The internet is full of ‘great ideas’ for promoting your company and your product, but how many of them really work?
Our company has been promoting online for years, and the one lesson that keeps coming home is the old saying, if you want something done right, do it yourself. We’ve hired people and companies over the years who are supposed to be the best at online promotions, and not one of them has performed to the standard they ‘sold’ us on. Instead, our own efforts, with help from our friends, have surpassed those of every ‘expert’ to whom we’ve paid money.
I’m sure our company’s story is no different than hundreds out there: we spent money on webmasters who created sites that did not do what they were supposed to do, and worse yet, cost us time and money by breaking links with our old, homemade site. We hired online marketing experts who did nothing tangible for our sales. We paid sales teams who started off telling us how great our product was and months later complained that they couldn’t sell it because it ‘wasn’t ready’. Meanwhile we were selling it ourselves, directly.
So if there’s a lesson I’ve learned over and over it’s this: no one knows our story better than we do, and we need to tell it as many times as we can in as many ways as we can. Then, our online marketing resources can be used for advertising our own message.
What have we found we need to sell our product? There are a few key tools that you can use yourself, and we have found that they work for Selkie Software, with a modest, incremental build of momentum.
Of course you need a good website – it doesn’t have to be fancy. In our case, we offer data recovery software that will recover your files when they are trapped by a Windows crash – the dreaded Blue Screen of Death. So, what our potential customers need to see is what we do and whether we can help them. We provide a free trial download, so there’s not much risk. It helped when we put Paypal on our site since some customers seemed leery of using the less well-known systems – we started with eSellerate.
We had some very good advice from friends like Doctor File Finder (http://www.drff.com) and Don Watkins of PC Net-Online (http://www.pcnet-online.com), and one of the most useful tips was to set up PAD files. If you haven’t heard of them before, they are very useful tools. So that your head doesn’t hurt when I describe them, PAD stands for ‘Portable Application Description’ and it’s a form you fill out which carries all the important information for your software program or technology.

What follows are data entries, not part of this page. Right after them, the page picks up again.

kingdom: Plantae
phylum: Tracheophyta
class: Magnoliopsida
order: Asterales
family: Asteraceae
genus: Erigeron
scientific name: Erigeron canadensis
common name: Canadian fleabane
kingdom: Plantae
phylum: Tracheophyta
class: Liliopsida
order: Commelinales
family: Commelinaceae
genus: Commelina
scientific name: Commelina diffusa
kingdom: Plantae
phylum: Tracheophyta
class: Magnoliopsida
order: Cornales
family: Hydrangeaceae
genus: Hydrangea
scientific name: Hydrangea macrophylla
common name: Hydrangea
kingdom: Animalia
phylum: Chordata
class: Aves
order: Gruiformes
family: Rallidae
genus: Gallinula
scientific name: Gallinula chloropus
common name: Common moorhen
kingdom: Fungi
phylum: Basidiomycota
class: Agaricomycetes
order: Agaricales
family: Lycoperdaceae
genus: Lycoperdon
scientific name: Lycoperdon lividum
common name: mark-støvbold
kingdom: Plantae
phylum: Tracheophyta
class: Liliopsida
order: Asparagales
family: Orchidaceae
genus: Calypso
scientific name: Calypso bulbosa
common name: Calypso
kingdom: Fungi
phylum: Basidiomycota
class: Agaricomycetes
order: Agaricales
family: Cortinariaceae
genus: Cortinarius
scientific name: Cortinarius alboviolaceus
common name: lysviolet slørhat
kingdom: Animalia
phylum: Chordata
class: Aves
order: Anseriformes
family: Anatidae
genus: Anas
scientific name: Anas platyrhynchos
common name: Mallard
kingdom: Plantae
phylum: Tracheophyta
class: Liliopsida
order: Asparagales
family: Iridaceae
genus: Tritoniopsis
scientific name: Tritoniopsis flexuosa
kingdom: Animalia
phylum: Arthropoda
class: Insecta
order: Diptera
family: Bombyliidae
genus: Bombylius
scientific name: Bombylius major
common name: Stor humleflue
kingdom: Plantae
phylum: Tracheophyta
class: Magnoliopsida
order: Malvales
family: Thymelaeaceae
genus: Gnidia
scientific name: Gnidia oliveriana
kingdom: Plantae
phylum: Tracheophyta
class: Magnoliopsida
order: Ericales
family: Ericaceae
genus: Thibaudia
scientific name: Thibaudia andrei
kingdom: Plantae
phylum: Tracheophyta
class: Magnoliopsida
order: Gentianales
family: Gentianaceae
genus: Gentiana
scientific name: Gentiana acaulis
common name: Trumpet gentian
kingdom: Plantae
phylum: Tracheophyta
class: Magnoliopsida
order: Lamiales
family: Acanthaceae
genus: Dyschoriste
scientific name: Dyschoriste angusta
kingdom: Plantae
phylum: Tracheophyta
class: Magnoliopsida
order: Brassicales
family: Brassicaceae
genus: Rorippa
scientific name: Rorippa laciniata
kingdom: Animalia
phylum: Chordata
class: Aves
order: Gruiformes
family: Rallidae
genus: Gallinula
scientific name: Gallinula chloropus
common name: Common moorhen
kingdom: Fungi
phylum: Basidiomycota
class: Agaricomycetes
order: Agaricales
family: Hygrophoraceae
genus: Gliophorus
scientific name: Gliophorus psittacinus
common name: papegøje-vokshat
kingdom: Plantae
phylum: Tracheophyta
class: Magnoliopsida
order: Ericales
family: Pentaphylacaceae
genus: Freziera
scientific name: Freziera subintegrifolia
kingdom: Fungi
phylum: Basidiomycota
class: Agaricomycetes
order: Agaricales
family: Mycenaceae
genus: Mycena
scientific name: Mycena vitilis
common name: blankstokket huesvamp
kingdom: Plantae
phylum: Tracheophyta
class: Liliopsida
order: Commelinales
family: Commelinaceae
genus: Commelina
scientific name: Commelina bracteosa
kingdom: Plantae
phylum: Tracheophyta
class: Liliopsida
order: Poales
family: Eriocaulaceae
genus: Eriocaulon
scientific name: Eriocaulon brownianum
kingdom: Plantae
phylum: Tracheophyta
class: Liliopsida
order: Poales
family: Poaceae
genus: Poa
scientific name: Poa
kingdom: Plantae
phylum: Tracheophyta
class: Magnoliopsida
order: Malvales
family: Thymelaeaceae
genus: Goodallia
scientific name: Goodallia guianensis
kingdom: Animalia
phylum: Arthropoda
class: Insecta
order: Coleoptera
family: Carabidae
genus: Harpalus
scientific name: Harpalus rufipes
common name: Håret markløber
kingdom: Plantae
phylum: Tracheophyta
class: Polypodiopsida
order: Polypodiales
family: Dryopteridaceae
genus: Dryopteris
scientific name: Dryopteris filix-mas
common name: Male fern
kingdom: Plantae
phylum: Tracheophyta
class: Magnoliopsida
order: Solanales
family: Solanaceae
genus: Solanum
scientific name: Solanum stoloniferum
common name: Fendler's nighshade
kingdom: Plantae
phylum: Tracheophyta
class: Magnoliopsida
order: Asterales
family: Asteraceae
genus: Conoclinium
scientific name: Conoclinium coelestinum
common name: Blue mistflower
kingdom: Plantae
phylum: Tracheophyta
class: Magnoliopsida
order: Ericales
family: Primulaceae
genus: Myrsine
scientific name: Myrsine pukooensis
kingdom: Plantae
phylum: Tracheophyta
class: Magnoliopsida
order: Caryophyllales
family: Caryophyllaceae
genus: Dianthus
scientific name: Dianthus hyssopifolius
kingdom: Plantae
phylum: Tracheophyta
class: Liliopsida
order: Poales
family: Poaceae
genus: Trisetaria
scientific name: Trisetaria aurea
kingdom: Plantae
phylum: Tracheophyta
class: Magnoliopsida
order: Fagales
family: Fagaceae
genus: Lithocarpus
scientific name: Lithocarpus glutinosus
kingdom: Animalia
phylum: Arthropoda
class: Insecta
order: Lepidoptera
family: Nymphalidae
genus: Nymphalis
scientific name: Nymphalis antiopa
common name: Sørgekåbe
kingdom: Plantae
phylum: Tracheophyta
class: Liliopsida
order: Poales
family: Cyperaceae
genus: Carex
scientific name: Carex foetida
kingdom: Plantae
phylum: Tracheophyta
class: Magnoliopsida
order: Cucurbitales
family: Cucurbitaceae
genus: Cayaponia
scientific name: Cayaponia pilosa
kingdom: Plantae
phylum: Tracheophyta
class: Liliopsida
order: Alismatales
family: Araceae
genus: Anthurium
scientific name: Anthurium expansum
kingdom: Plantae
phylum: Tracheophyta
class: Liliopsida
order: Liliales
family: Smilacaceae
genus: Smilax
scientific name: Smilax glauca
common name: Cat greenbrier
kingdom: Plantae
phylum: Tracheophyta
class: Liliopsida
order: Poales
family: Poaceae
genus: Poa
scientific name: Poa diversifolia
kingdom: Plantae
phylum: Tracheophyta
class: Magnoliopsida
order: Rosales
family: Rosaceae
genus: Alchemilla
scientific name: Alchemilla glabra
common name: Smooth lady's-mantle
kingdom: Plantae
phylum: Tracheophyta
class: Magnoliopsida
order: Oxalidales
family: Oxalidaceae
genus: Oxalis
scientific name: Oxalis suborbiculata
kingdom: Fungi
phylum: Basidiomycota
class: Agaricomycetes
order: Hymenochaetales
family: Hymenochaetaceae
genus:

The program that creates the form, originally put together by software whiz Harold Holmes of Lincoln Beach Software, is usually found on the Association of Shareware Professionals site. At the time I’m writing this, that download is not active (unusual!) however you can get the free download here: http://www.brothersoft.com/padgen-8433.html
Don’t be intimidated by the form. As long as you take it step by step, and just enter your product’s info, you’ll do great. A tip here is that it will prompt you to validate your info before you ‘build’ your PAD file. Go ahead and do this once, or even a couple of times to tweak it, but in the end if you’re ready to start entering putting your software on other sales sites, create your final file. I’ll do a separate blog piece just on PAD files soon.
Once you have a link that ends in ‘.xml’ you are ready to start offering your software to other sites to sell. That’s the beauty of the internet: there are tens of thousands of software sites already set up to backlink to you and sell your software. I will talk more about this in the article that expands on PAD files. There’s also news release sites, blogs, and article posting sites that are hungry for good content and free ways to promote yourself. Most of these are useful.
I wish I had the money back that we spent on website experts and lame sales people. Then we could use it on ad words. Ad words are great for our industry; even though data recovery is one of the most expensive keyword categories, and our team is smaller these days but much more effective.
There are no shortcuts. We all get by with a little help from our friends, and a focus on our end game.